Another great thing we do when we are making jam is to learn about pectin. Pectin naturally occurs in fruit but is added to jam to help it thicken and gel (usually in powdered form that you buy from the store). Apples can be very high in pectin and since Sonoma County has so many apples, I teach how to extract the pectin from them and we add this to our jam instead of the store-bought stuff. We learn to test the apple juice extract to see how much pectin is in it and how to concentrate it. It’s kind of science geeky but a cool thing to do. And who knew apples had all that gelling pectin in them just waiting for us to use in our jam?
Click here for recipes:
Pectin
Jam
Information about canning jam
Information about foraging for blackberries:
The trailing or low lying bushes are usually our native blackberry (Rubus ursinus). Its fruit is variable in form and color. The taller growing, brambly thicket blackberries are an invasive, non-native species, called the Himalayan berry (Rubus discolor or armeniacus).
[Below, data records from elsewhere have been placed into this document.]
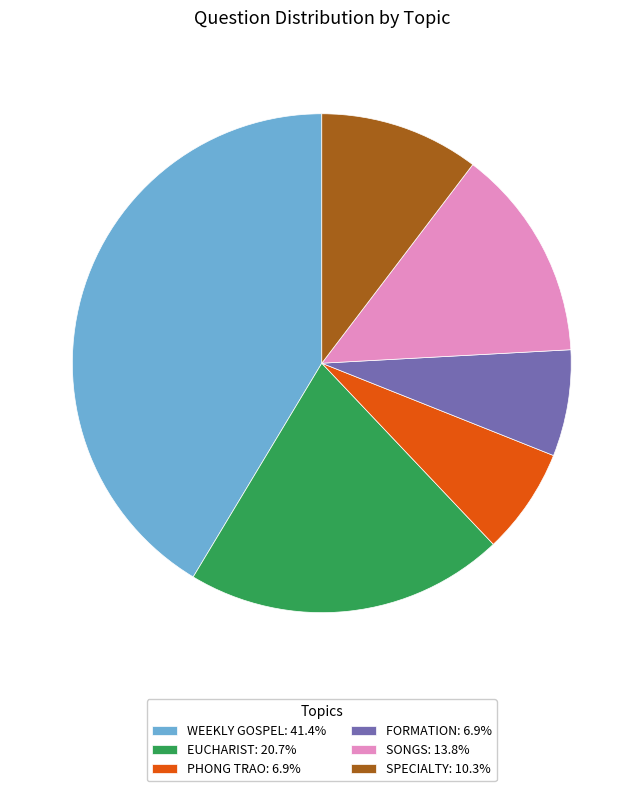

Does FORMATION: 6.9% represent more than half of the total?

No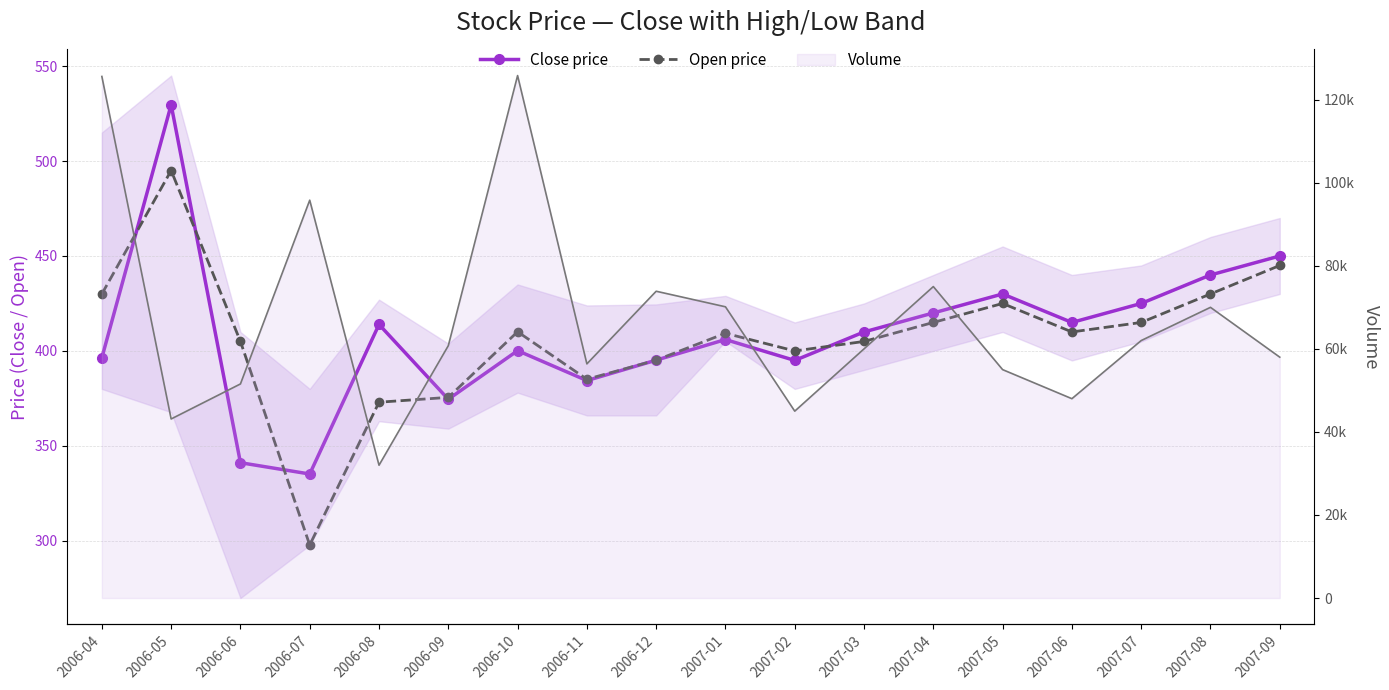

Rank the series at 2006-09 from highest to lowest value.

Open price, Close price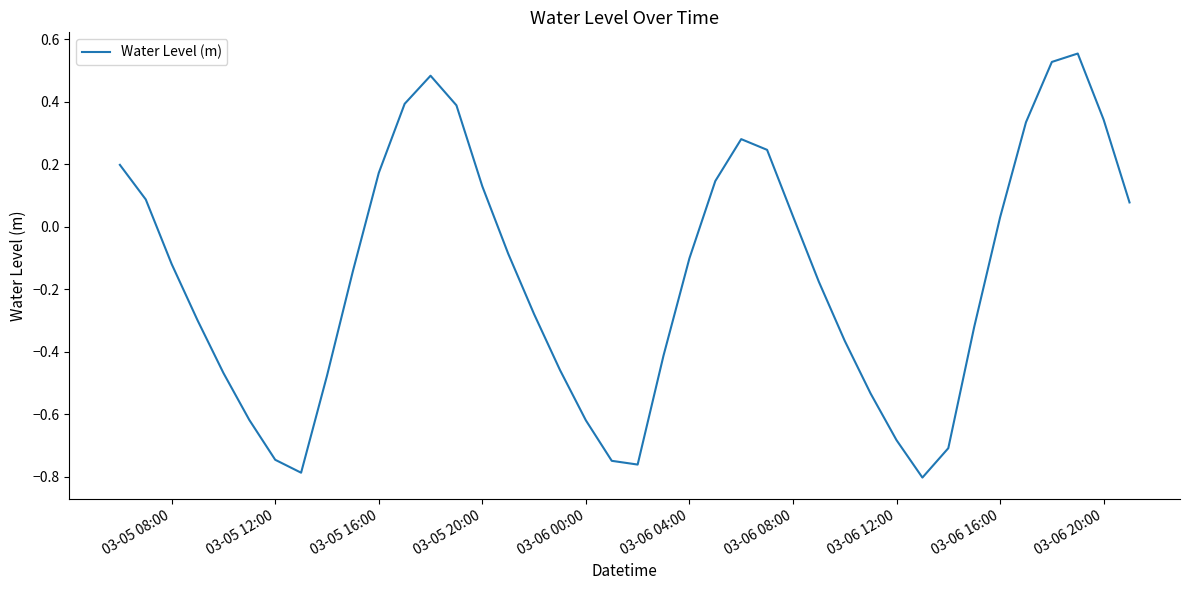

What is the difference between the maximum and minimum values?

1.4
Mostly these are the ones we find. They are the ones growing in creek-beds and along the road. Himalayan berries are a juicy delicious berry. Some are quite large. But they are invasive and tend to drive out all other plants and are nearly impossible to get rid of once they take hold. The Himalayan has smaller flowers, an erect, often angled and furrowed stem (as compared to the round stem of many other varieties), and 3-5 oval leaflets with white hairs. Sometimes the native trailing blackberry will weave itself around the Himalayan berry.
It's a good idea to keep an eye out for poison oak while foraging.